Monday, October 6, 2008
Most of us regret things we’ve done in our lives. It seems that the longer we live, the more we pick up sins like a velvet garment picks up lint. As kids, we start out pretty innocent–total depravity assumed, of course. But over the years we hurt others, we do things we shouldn’t, or we don’t do things we should have done. And our consciences become stained with the dye of remorse. Oh, that we could do away with all those mistakes and start fresh! Oh, that we could have a complete do-over, a new life, a new start.
And I would suggest that this yearning for new life is all but universal. It spans across cultures and languages: as members of the human race, we all want to be cleansed and experience new, pure life.

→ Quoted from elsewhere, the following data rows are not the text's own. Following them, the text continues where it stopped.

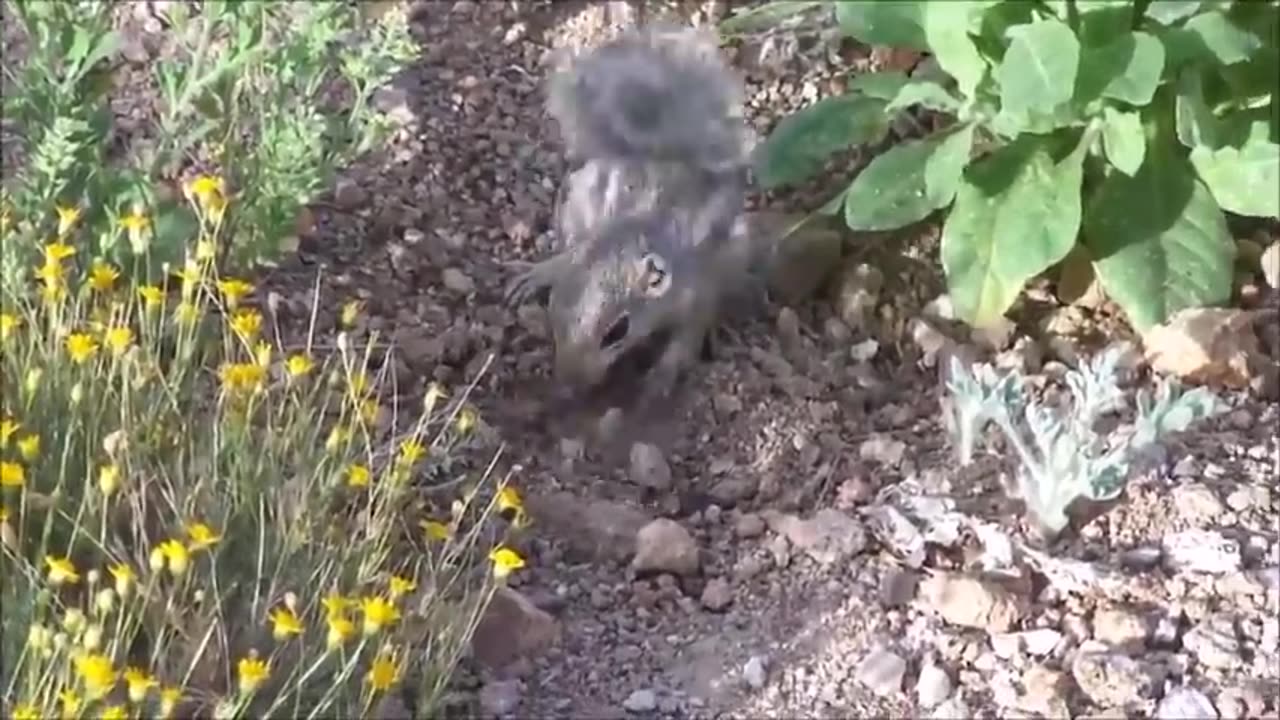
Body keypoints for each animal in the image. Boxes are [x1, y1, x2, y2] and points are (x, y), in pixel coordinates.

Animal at [501, 22, 757, 412]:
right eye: (554, 311)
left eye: (617, 332)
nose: (569, 386)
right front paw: (537, 275)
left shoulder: (698, 289)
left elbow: (689, 333)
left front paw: (661, 378)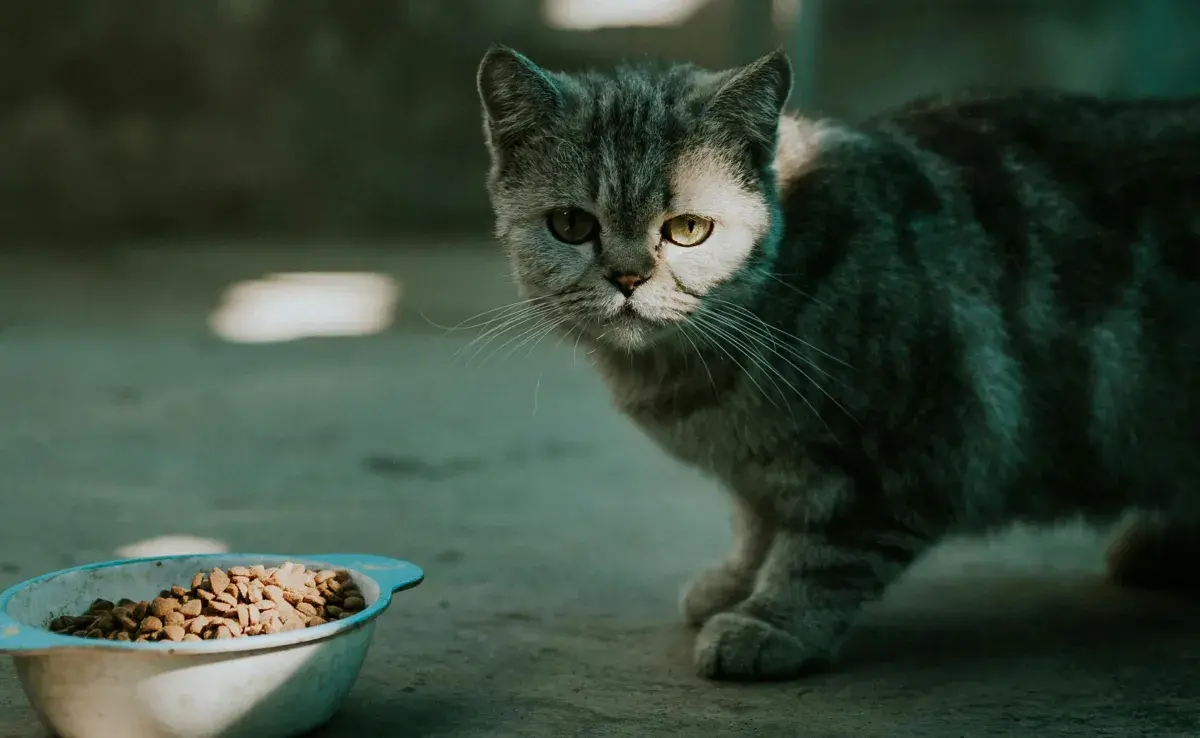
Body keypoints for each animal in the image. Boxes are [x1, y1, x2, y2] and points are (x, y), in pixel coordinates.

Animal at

Consider this article from The New York Times as evidence. It seems that legions of Thais are flocking to a Buddhist temple for the chance to be born again. The lure of new life is just too much for many to stay away. In fact, as many as 700 come to the temple on a typical weekend to pay their $5 for a fresh start. When it is their turn, the people come into the temple, nine at a time, and lie down in coffins, directed by a monk wielding a bullhorn. The monks chant a quick dirge, and, presto, the people emerge cleansed of the past, ready to live a new life. Like a circus, temple vendors also sell magic amulets to the highest bidder, promising to bring them good luck and protect them from bad karma.

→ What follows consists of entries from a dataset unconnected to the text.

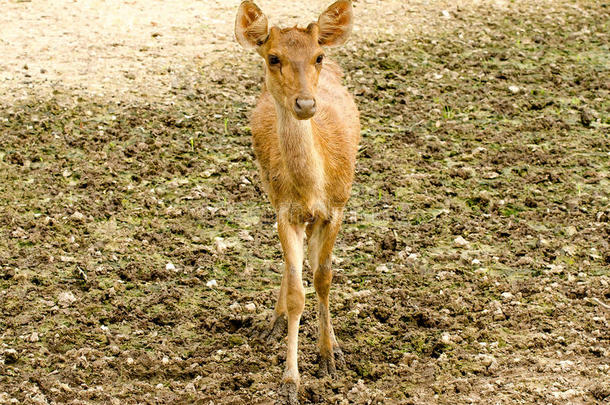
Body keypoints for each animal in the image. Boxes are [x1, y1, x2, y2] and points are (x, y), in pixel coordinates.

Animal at [233, 1, 356, 402]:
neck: (311, 188)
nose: (305, 103)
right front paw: (290, 381)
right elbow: (296, 293)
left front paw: (329, 357)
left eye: (317, 56)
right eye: (274, 58)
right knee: (291, 272)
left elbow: (324, 278)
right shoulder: (285, 213)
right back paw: (272, 325)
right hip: (269, 193)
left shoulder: (336, 208)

To me it looks like religious predators have capitalized on the masses’ understandable desire for rebirth. From an outside perspective, it seems that a people steeped in superstition are being taken advantage of with talk of “good luck,” “bad luck,” success, and prosperity.
As a Christian, I recognize that a longing for new life is a part of our fallen condition. We yearn to be made right with God and to be forgiven, not only by God, but by those we’ve wronged. But paying for empty rituals will never be enough to grant us forgiveness and rebirth.
Even the rituals of the Old Covenant, detailed in Exodus and Leviticus, were not able to take away people’s sins. They merely pointed forward to the perfect sacrifice for sins, given once for all (See Hebrews 9:9-10). Endless rituals can never relieve the consciences of sinful people, whether they are sacrificing a bull or paying 5 bucks to lie down in a coffin! So if those are just temporary fixes, “How much more, then, will the blood of Christ, who through the eternal Spirit offered himself unblemished to God, cleanse our consciences from acts that lead to death, so that we may serve the living God!” (Hebrews 9:14 TNIV)
When Nicodemus came to Jesus at night, he was curious about the nature of Jesus’ teaching and mission. But Jesus cut through Nicodemus’ questions and told him the blunt truth about the way to obtain new life: “Truly, truly, I say to you, unless one is born again he cannot see the kingdom of God.” (John 3:5 ESV) The good news that I hope everyone–including the Buddhists in Thailand–will comprehend, is that new life comes only through faith in Jesus Christ! By receiving him and believing in his name, we are born again as children of God. (John 1:12-13) No need for strange rituals. No need for shelling out money for someone to “bury” you. And no need for despair. This new life is available to everyone, free of charge.